Supriaga

Supriaga

 

(in the original sense, “a yoked pair,” or “married couple,” “conjugality”), a traditional form of labor cooperation and mutual assistance among peasants in Russia. Similar forms of labor cooperation were also common in other countries during precapitalist stages of development.

In supriaga, the draft animals, equipment, and labor power of several households were pooled in order to perform certain kinds of agricultural work in common. Supriaga was especially widespread on cleared woodland, on virgin and long-fallow lands, and in areas in which heavy soils necessitated heavy plows pulled by several pairs of oxen or horses. With the development of commodity production and social stratification of the peasantry, supriaga died out and disappeared. The “yoking” of the labor power of the village poor to the means of production of kulak households turned supriaga into a kind of one-sided exploitation of others’ labor.

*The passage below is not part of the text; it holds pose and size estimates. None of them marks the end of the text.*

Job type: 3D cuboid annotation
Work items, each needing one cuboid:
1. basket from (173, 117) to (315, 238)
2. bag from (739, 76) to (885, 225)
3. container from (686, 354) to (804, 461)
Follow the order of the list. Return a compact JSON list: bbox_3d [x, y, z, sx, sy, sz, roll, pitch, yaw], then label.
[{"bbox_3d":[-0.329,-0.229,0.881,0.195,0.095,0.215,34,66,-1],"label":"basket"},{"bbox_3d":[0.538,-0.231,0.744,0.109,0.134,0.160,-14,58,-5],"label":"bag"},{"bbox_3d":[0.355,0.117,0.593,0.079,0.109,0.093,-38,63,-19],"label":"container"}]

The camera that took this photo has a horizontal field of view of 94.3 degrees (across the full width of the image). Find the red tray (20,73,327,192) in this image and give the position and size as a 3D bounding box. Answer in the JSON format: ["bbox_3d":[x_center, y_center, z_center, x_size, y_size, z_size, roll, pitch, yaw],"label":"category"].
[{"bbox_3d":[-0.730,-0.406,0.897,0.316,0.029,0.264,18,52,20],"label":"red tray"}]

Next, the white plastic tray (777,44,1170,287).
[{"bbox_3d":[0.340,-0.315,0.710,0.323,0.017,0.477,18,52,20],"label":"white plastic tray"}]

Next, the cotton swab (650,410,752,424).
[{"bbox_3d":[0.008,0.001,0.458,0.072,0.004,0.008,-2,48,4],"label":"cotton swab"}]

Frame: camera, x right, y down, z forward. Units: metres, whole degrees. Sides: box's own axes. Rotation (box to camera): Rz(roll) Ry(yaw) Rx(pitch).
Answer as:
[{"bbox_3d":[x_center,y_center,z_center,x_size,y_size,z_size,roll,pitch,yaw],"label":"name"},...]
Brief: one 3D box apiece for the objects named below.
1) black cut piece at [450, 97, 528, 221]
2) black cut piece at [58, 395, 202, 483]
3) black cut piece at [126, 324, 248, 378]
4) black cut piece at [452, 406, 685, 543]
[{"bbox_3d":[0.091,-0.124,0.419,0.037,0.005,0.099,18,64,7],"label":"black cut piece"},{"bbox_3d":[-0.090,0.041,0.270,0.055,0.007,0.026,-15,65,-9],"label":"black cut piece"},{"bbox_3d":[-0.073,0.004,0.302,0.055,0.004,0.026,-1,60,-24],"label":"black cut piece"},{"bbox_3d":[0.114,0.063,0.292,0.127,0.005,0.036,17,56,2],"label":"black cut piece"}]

In Russia, supriaga survived until the October Revolution. After 1917 it was widely used in agricultural areas, serving as an effective means of overcoming wartime devastation and restoring the peasant economy. Just before the collectivization of agriculture in the USSR, “contract groups” of poor and middle peasants made their appearance. In these groups, the Soviet state, through equipment rentals and seed loans, ensured the contribution of the poor. In this period the traditional form of mutual labor assistance greatly helped limit kulak exploitation and inculcate collectivist habits among the peasants. With the onset of all-out collectivization, supriaga ceased to be of importance.